Consacrés pour rendre témoignage, vous n’avez donc fait que passer d’une prison dans un asile. Vous pouvez y demeurer dans l’obscurité, mais vous en êtes la lumière ; y être chargés d’entraves, mais vous êtes divinement libres ; y respirer des puanteurs, mais vous y êtes devant Dieu en odeur de suavité ; y attendre la sentence du juge, vous êtes destinés à juger vos juges eux-mêmes.
On peut s’y abandonner au chagrin quand on soupire après les délices du siècle ; le chrétien qui, même sans être en prison, a renoncé au siècle, ne peut guère se soucier d’y être enfermé. Peu importe d’être ici ou là dans le monde dès qu’on a renoncé au monde, et la perte de quelques avantages terrestres est amplement compensée par l’immense bonheur du ciel.
Mais sans parler encore de la récompense promise par Dieu aux martyrs, prolongeons la comparaison entre votre prison et le séjour du monde pour conclure à la supériorité des avantages qu’y trouve votre âme sur les détriments que subit votre corps. Allons plus loin, votre corps n’y perd rien. Il y trouve le nécessaire par la vigilance de l’Eglise et par la charité des fidèles, en même temps que l’âme y trouve tous les secours propres à entretenir la foi.
La prison fait trouver à un chrétien les mêmes avantages que les prophètes trouvaient dans le désert.
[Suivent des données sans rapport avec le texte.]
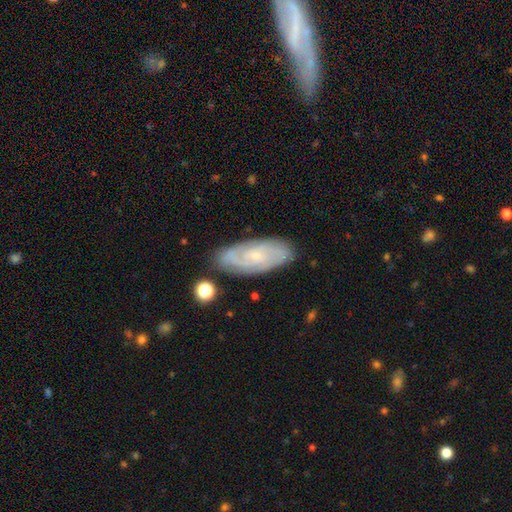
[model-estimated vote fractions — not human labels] Morphology: type=featured or disk (68%); edge-on=no (90%); bar=no (70%); spiral arms=yes (88%); winding=tight (60%); arm count=can't tell (44%); bulge=small (74%); merging=none (79%).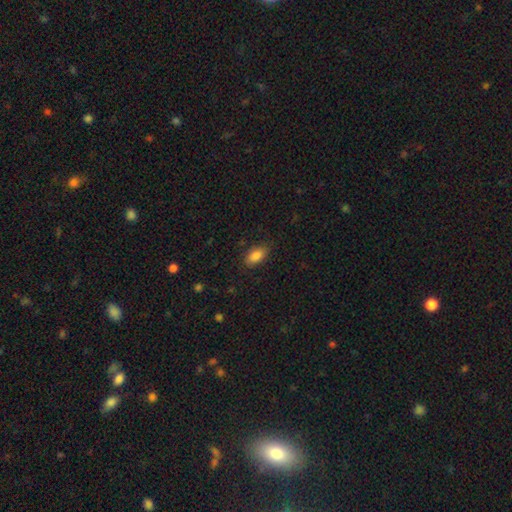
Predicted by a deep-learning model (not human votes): smooth_or_featured: smooth (p=0.87) [alt: star or artifact p=0.07]
how_rounded: in between (p=0.91) [alt: cigar-shaped p=0.05]
merging: none (p=0.83) [alt: minor disturbance p=0.13]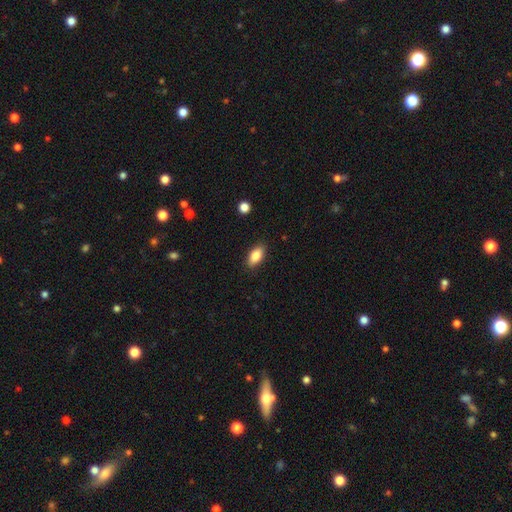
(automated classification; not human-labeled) Overall: smooth (85%). How rounded: in between (90%). Merging: none (88%).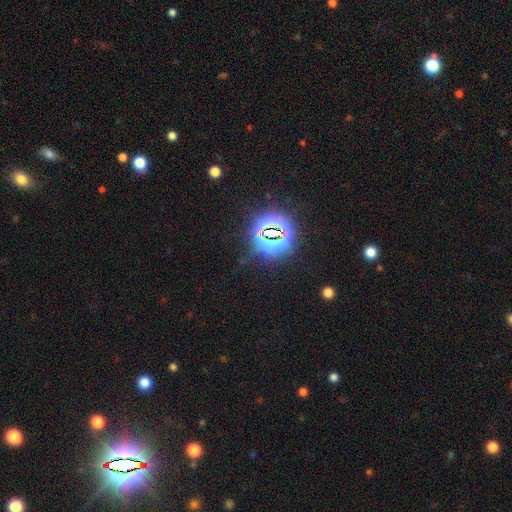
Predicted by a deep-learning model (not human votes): This is clearly a star or artifact rather than a galaxy (83%).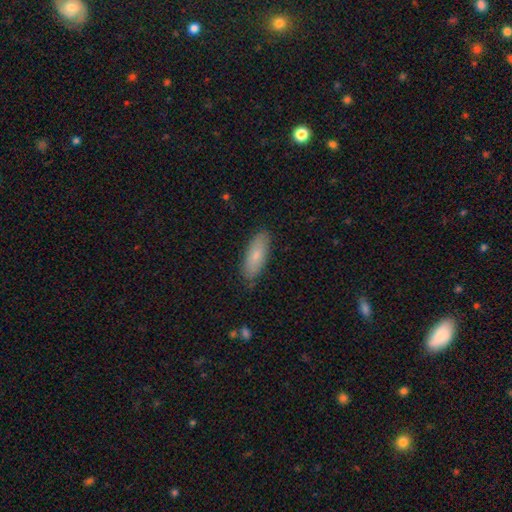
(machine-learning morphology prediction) The model was most divided on "how rounded": in between: 68%, cigar-shaped: 30%, round: 2%. More confident: merging — none (82%); smooth or featured — smooth (75%).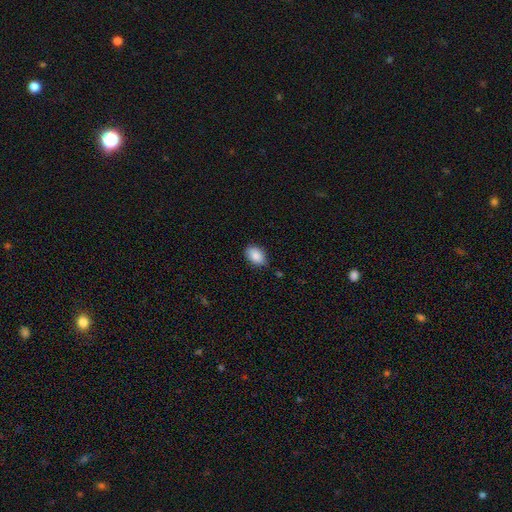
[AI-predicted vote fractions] Overall: smooth (88%). How rounded: in between (87%). Merging: none (77%).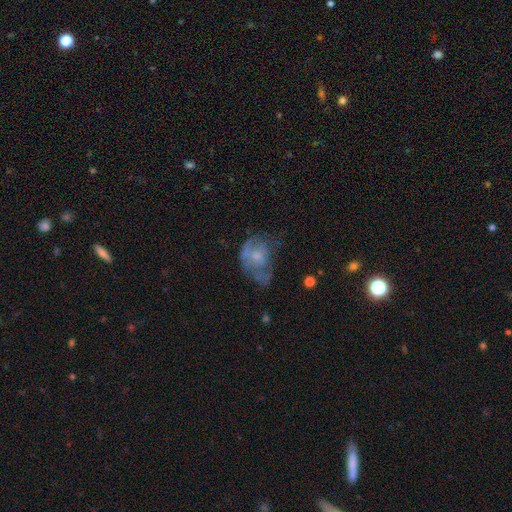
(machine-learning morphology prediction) A featured or disk galaxy (49%).

Vote fractions:
- Smooth or featured? featured or disk: 49% / smooth: 41% / star or artifact: 9%
- Merging? major disturbance: 40% / none: 30% / minor disturbance: 26% / merger: 4%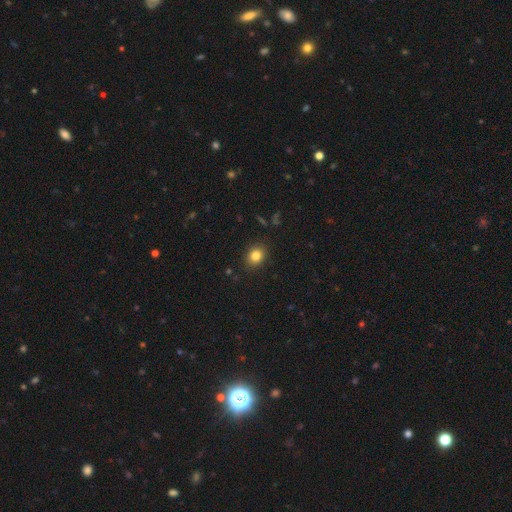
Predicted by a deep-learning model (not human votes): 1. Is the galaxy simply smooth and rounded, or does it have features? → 83% smooth, 11% star or artifact, 6% featured or disk.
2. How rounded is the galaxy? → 55% round, 44% in between, 1% cigar-shaped.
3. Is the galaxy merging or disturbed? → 88% none, 9% minor disturbance, 2% major disturbance, 1% merger.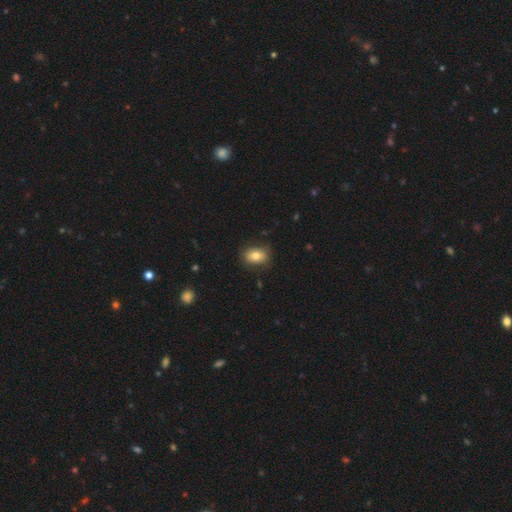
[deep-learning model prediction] A smooth galaxy with no disk features (79%) that is in between round and cigar-shaped (75%).

Vote fractions:
- Smooth or featured? smooth: 79% / featured or disk: 12% / star or artifact: 9%
- How rounded? in between: 75% / round: 24% / cigar-shaped: 1%
- Merging? none: 81% / minor disturbance: 15% / major disturbance: 3% / merger: 1%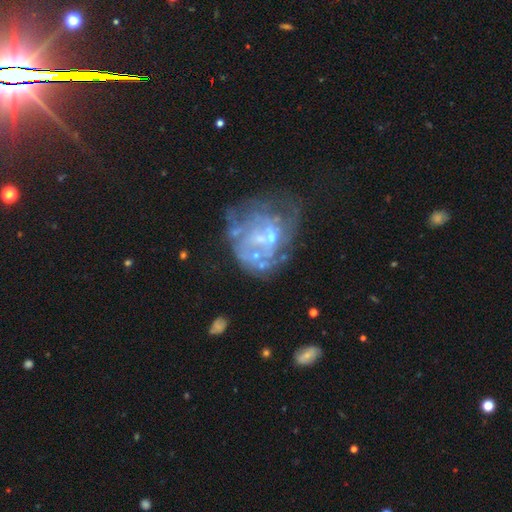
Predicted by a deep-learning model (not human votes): This is possibly a featured or disk galaxy (57%). It is clearly not viewed edge-on (95%). Bar: likely no (68%). Spiral arm pattern: possibly yes (51%). Central bulge: possibly small (51%). Merging: possibly none (47%).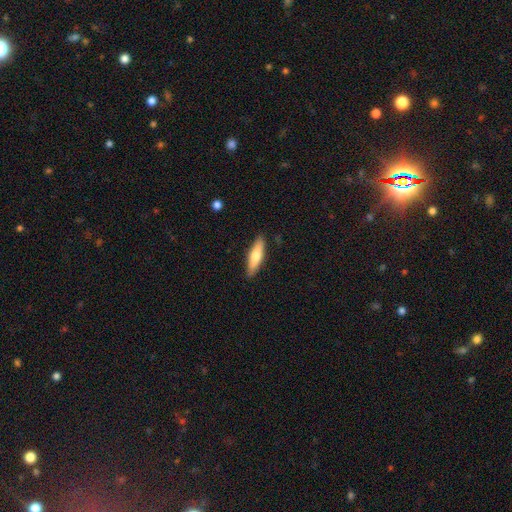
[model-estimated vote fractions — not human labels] Q: Smooth or featured?
A: smooth (67%); runner-up: featured or disk (27%)
Q: How rounded?
A: cigar-shaped (69%); runner-up: in between (29%)
Q: Merging?
A: none (88%); runner-up: minor disturbance (9%)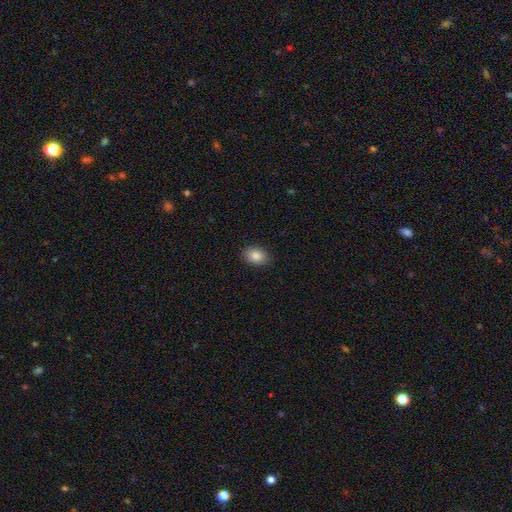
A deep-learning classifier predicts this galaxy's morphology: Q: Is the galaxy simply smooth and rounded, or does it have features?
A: smooth — 87%.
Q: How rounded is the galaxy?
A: in between — 82%.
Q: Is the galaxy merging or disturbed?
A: none — 89%.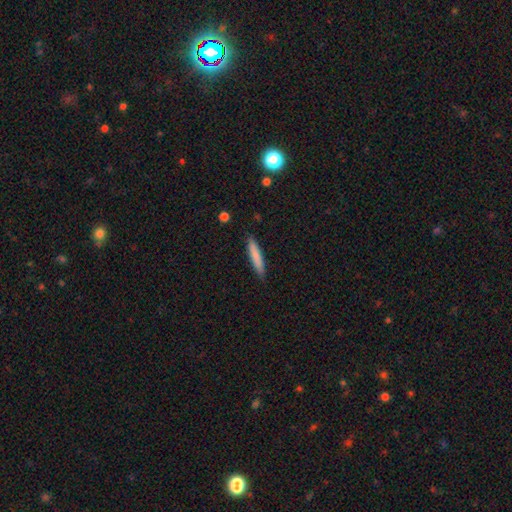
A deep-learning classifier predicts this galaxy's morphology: smooth_or_featured: smooth (p=0.81) [alt: featured or disk p=0.13]
how_rounded: cigar-shaped (p=0.90) [alt: in between p=0.08]
merging: none (p=0.88) [alt: minor disturbance p=0.09]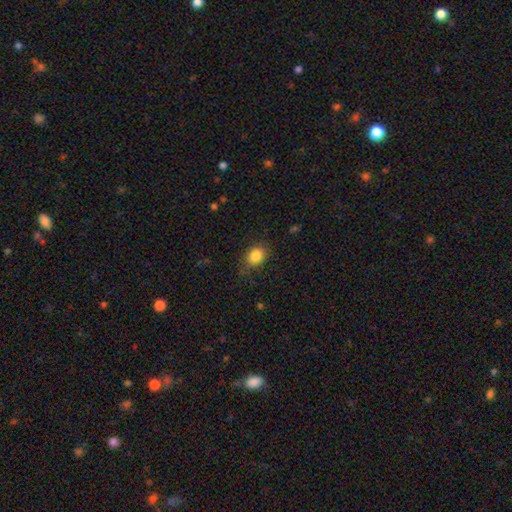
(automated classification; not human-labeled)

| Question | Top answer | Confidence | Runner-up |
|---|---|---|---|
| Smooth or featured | smooth | 85% | star or artifact (9%) |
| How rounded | in between | 65% | round (34%) |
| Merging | none | 75% | minor disturbance (18%) |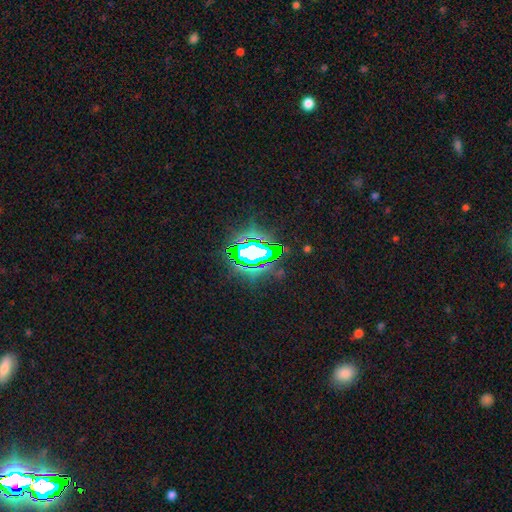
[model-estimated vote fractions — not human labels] smooth_or_featured: star or artifact (p=0.75) [alt: smooth p=0.15]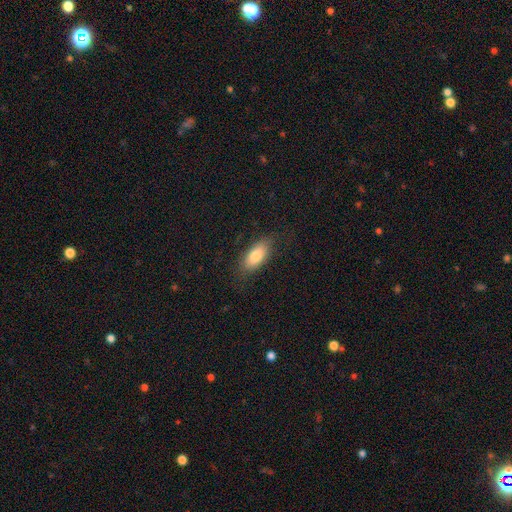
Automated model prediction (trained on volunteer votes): Smooth or featured?
  - smooth: 77% *
  - featured or disk: 16%
  - star or artifact: 7%
How rounded?
  - in between: 86% *
  - cigar-shaped: 11%
  - round: 3%
Merging?
  - none: 80% *
  - minor disturbance: 15%
  - major disturbance: 5%
  - merger: 1%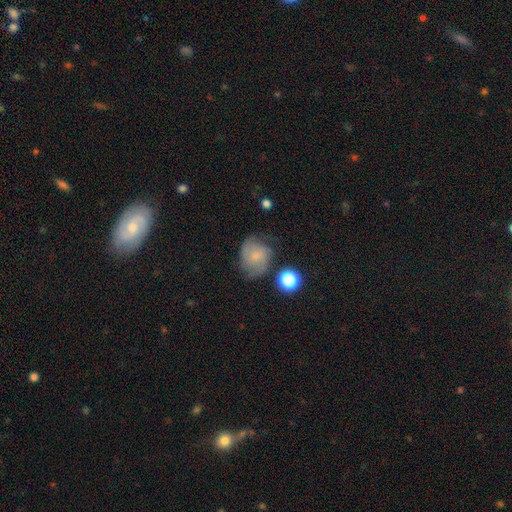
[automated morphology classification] Smooth or featured? Predicted: featured or disk (p=0.47). Merging? Predicted: none (p=0.56).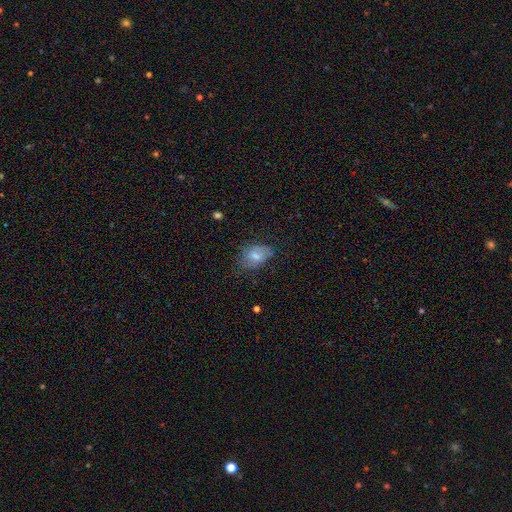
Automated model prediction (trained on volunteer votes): Q: Smooth or featured?
A: smooth (66%); runner-up: featured or disk (23%)
Q: How rounded?
A: in between (79%); runner-up: round (20%)
Q: Merging?
A: none (57%); runner-up: minor disturbance (29%)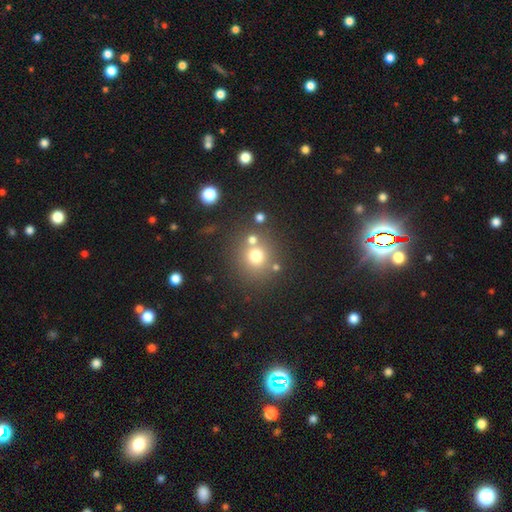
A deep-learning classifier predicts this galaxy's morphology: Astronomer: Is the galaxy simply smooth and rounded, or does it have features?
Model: smooth — 70%.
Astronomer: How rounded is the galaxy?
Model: round — 89%.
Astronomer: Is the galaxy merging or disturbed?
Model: none — 71%.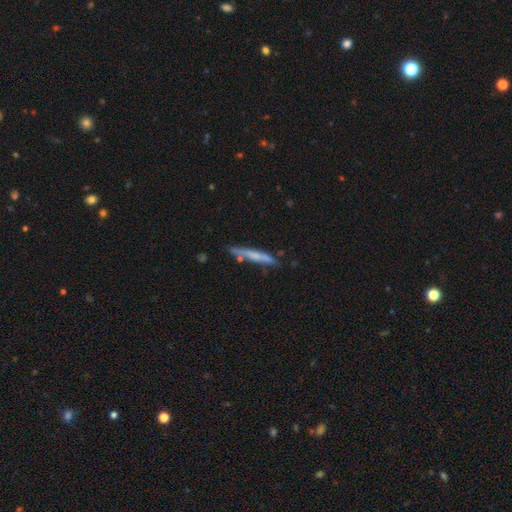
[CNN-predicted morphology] Q: Smooth or featured?
A: smooth (54%); runner-up: featured or disk (39%)
Q: How rounded?
A: cigar-shaped (94%); runner-up: in between (4%)
Q: Merging?
A: none (72%); runner-up: minor disturbance (19%)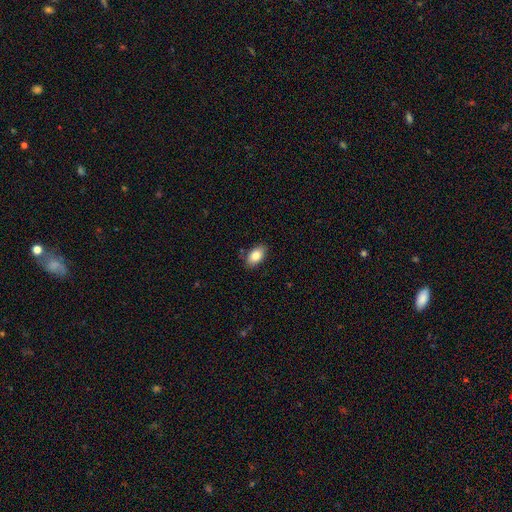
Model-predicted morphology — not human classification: This is clearly a smooth galaxy (83%). How rounded: clearly in between (92%). Merging: clearly none (85%).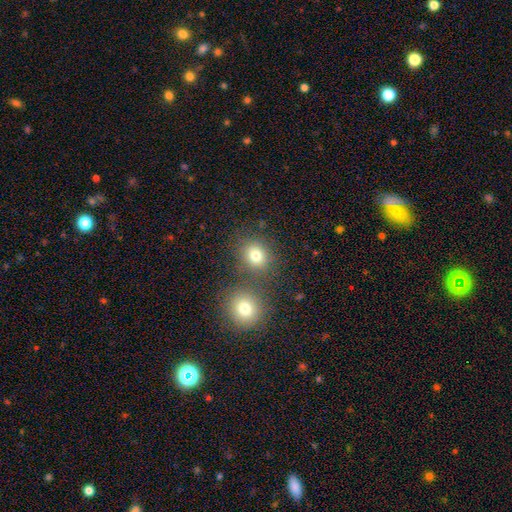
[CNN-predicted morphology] Smooth or featured?
  - smooth: 78% *
  - star or artifact: 15%
  - featured or disk: 7%
How rounded?
  - round: 78% *
  - in between: 21%
  - cigar-shaped: 1%
Merging?
  - none: 69% *
  - merger: 20%
  - minor disturbance: 8%
  - major disturbance: 3%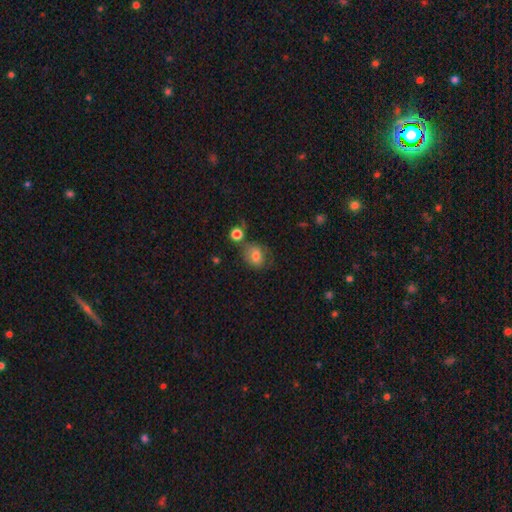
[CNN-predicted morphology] smooth_or_featured: smooth (p=0.74) [alt: featured or disk p=0.15]
how_rounded: round (p=0.54) [alt: in between p=0.45]
merging: none (p=0.52) [alt: minor disturbance p=0.23]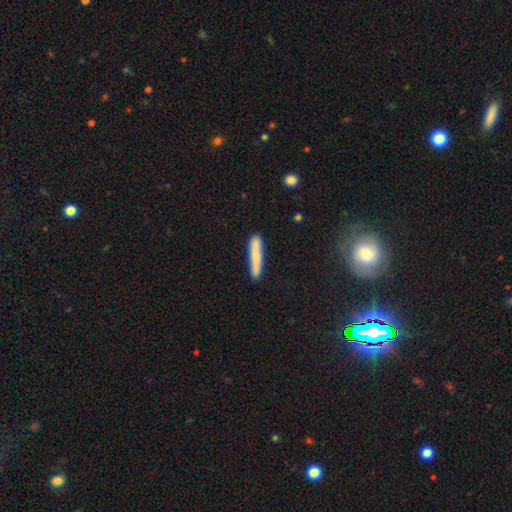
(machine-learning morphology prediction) type=smooth (74%); roundness=cigar-shaped (94%); merging=none (86%).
Jésus Christ cherchait souvent la solitude pour être plus libre à prier et pour éviter les embarras du siècle. C’est aussi dans un lieu solitaire qu’il manifesta sa gloire à ses disciples.
Ne donnons donc plus le nom de prison au lieu où vous êtes : appelons-le plutôt retraite. Votre corps a beau y être enfermé, votre âme y est toujours libre de s’évader en esprit aussi loin que vous voudrez, non à travers de sombres allées et de longs portiques, mais en pensant au chemin assuré qui mène à Dieu. C’est quitter la prison que de suivre ainsi ce chemin de bonheur. L’âme transportée dans le ciel empêche alors la jambe de sentir le poids de ses chaînes. Elle entraîne avec elle l’homme tout entier et le transporte où va son désir. Notre trésor est bien où se trouve notre cœur. Tâchons donc de porter notre cœur là où nous voulons trouver notre bien véritable.